Gavon Ramsay, 17, waived his right to a probable-cause hearing Wednesday morning in Medina County Juvenile Court in the slaying of a 98-year-old neighbor.

Judge Kevin Dunn bound Ramsey over to be tried as an adult in Medina County Common Pleas Court. He set Ramsay’s bond at $1 million and ordered that he continue to be held in the juvenile detention center unless he is transferred to the adult jail by common pleas court.

Ramsay, a Wadsworth High School junior, has denied charges against him of aggravated murder, murder, aggravated burglary and abuse of a corpse. Aggravated murder carries a penalty of up to life in prison.

He is accused of killing widow Margaret Frick Douglas who was found dead in the Portage Street home where she had lived since 1958. Police believe she was strangled April 6, three days before she was reported missing. Officers found her body hidden in a closet under clothing.

Ramsay lived with his family in a home five houses away on Summit Street where Portage Street dead-ends.

Because Ramsay was 17 when the crimes were committed and the charges against him are serious, his bind-over to adult court was mandatory under state law. He was, however, entitled to a probable-cause hearing before the bind-over.

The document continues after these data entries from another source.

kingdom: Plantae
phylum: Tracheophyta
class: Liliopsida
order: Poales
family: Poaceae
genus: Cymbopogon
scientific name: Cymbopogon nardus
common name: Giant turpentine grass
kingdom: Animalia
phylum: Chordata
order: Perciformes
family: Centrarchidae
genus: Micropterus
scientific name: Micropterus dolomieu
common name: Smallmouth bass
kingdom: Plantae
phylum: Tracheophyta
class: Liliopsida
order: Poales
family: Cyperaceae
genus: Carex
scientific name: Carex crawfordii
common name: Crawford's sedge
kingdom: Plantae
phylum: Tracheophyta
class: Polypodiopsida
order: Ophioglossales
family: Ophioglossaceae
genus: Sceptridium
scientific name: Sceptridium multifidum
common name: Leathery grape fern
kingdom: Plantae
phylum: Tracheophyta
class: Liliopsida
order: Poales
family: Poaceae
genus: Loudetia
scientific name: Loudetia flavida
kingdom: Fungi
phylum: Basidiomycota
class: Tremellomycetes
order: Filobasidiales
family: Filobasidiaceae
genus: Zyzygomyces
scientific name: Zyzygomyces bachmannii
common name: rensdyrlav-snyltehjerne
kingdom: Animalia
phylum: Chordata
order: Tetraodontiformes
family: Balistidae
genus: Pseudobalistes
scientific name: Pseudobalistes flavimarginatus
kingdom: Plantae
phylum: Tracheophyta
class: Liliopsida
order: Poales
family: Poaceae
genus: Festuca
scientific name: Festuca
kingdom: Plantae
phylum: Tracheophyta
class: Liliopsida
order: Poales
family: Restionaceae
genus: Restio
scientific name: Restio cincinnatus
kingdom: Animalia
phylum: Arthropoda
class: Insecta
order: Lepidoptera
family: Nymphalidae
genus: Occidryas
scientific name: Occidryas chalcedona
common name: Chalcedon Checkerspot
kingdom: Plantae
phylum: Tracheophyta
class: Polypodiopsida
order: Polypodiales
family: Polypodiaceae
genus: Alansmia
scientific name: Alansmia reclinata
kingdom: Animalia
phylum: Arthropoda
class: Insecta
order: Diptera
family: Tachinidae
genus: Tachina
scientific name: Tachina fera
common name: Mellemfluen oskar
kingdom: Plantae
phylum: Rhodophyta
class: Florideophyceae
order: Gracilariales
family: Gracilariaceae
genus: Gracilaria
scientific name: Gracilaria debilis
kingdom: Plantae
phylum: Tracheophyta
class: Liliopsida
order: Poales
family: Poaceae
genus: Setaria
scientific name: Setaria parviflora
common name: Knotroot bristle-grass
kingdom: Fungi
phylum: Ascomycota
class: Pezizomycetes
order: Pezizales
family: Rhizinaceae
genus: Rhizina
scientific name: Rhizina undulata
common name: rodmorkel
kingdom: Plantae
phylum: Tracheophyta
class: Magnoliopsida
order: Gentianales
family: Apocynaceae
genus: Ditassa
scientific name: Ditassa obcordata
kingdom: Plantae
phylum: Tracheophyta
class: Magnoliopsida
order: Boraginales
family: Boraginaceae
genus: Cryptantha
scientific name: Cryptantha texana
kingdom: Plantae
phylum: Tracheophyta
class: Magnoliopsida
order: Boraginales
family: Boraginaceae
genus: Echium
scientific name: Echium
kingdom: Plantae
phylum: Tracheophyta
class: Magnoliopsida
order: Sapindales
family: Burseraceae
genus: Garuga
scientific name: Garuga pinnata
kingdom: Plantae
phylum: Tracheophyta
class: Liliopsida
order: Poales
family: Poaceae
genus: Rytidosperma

Media members were prohibited from filming or taking pictures of Ramsay because he was charged as a juvenile. That will change when he appears in adult court.

Christine and Steve Ramsay, the teen’s parents, and several family members of Douglas’ family were in court for the hearing Wednesday.

Ramsay showed no reaction as he was led into court wearing shackles past three television cameras.

Dunn asked a deputy to remove Ramsay’s handcuffs so that he could sign a waiver form. The judge noted that Ramsay’s behavior in the juvenile detention center has been “exemplary.”

Ramsay answered questions from Dunn about the rights he was waiving with, “Yes, sir,” and “No, your honor.”

Jocelyn Stefancin, Ramsay’s public defender, argued for her client to receive a “reasonable bond” and not be held without bond.

Medina County Prosecutor Forrest Thompson, however, urged Dunn to impose a bond of not less than $1 million. He noted the “heinous nature” of the crime and the “state of mind of the young man.”